Cour d’appel de Douai, le 8 septembre 2011, n°10/08799

La Cour d’appel de Douai, dans un arrêt du 8 septembre 2011, a été saisie d’un litige relatif à l’exercice de l’autorité parentale après la séparation des parents d’un jeune enfant. Le juge aux affaires familiales avait fixé la résidence habituelle de l’enfant chez sa mère et ordonné un droit de visite et d’hébergement progressif au profit du père. Il avait également condamné ce dernier au versement d’une pension alimentaire. La mère faisait appel, contestant l’ampleur du droit de visite et demandant son maintien à son domicile. Le père sollicitait quant à lui la confirmation des modalités de visite et une diminution de sa contribution. La Cour d’appel a confirmé le dispositif progressif du droit de visite. Elle a en revanche réformé le jugement sur le montant de la pension alimentaire, en le réduisant. La décision pose la question de l’aménagement des relations entre un parent et son très jeune enfant dans l’intérêt de ce dernier. Elle invite également à réfléchir à la prise en compte des ressources pour fixer une contribution alimentaire. La solution retenue consacre un équilibre entre le maintien des liens parentaux et la réalité financière des parties.

**I. La primauté de l’intérêt de l’enfant dans l’organisation des relations familiales**

La Cour d’appel fait de l’intérêt de l’enfant le critère directeur de sa décision. Elle valide le principe d’un droit de visite et d’hébergement progressif. Le jeune âge de l’enfant et l’absence de vie commune antérieure justifient cette approche. La cour estime que « le droit de visite et d’hébergement progressif mis en place par le jugement entrepris, qui a abouti depuis que l’enfant est âgé d’un an à des périodes de deux jours et deux nuits au domicile du père, répond parfaitement à l’intérêt » de l’enfant. Cette progressivité permet une adaptation réciproque. Elle constitue une mesure d’accompagnement de la relation parent-enfant, et non une restriction de principe.

L’appréciation concrète des capacités parentales guide le juge. La mère invoquait l’inexpérience du père et des incidents lors des visites. La cour écarte ces arguments faute de preuves. Elle relève au contraire qu’une réaction du père, ayant écourté une visite face à un enfant malade, était « parfaitement adaptée et responsable ». Le juge fonde ainsi sa conviction sur des éléments objectifs. Il refuse de limiter les relations à un simple droit de visite sans hébergement. La décision affirme que l’établissement de « liens forts » nécessite un hébergement au domicile paternel. Cette solution promeut une coparentalité effective dès le plus jeune âge.

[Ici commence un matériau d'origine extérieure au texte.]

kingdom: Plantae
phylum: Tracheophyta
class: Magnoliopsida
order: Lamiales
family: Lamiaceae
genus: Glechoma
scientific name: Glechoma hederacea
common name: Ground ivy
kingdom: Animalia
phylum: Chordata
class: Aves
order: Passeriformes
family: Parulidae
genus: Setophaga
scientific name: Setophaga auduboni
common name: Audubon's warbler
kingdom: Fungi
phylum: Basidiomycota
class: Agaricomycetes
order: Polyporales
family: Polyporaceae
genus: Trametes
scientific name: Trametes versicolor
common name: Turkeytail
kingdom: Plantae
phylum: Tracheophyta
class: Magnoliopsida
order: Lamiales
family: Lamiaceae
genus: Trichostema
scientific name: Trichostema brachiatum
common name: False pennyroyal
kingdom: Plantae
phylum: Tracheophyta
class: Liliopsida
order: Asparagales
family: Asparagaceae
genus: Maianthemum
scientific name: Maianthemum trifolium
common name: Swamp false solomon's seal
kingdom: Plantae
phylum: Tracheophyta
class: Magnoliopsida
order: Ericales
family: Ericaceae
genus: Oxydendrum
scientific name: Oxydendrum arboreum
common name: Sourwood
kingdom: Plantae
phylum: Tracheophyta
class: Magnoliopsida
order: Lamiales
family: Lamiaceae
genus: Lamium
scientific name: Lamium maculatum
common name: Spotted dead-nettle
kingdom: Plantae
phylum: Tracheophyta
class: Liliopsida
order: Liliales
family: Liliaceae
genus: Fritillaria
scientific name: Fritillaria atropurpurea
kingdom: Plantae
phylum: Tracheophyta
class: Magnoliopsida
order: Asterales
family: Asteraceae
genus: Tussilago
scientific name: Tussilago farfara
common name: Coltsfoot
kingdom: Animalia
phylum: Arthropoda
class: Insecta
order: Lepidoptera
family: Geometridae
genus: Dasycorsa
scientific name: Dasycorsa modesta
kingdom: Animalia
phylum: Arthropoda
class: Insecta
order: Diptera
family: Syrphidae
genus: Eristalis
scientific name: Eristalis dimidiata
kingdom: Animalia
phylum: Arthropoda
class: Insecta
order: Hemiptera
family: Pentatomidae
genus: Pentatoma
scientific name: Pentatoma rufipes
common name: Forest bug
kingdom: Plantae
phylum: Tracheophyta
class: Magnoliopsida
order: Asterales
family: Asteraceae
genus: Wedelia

**II. L’appréciation proportionnée des obligations financières des parents**

Le second apport de l’arrêt concerne la fixation de la contribution à l’entretien de l’enfant. La cour rappelle le principe légal de l’article 371-2 du Code civil. La pension doit être fixée en fonction des besoins de l’enfant et des ressources respectives. L’analyse comparative des situations financières est ici minutieuse. La cour relève les salaires, les aides perçues et les charges fixes de chacun. Elle constate que le premier juge a « surestimé la capacité contributive du père ». La réduction de la pension de 150 à 100 euros mensuels en découle.

Cette appréciation témoigne d’un contrôle effectif de la proportionnalité. La cour opère une pondération entre les ressources et les charges. Elle considère par exemple qu’un « prêt à la consommation qui n’apparaît pas affecté à un besoin spécifique n’est cependant pas prioritaire au regard de l’obligation alimentaire ». Le juge hiérarchise ainsi les dépenses du débiteur. La décision illustre la recherche d’une équité concrète. Elle évite à la fois de pénaliser excessivement le parent débiteur et de méconnaître les besoins de l’enfant. L’indexation de la pension sur l’indice des prix garantit ensuite l’évolution de son montant.

Source : Cour de cassation – Base Open Data « Judilibre » & « Légifrance ».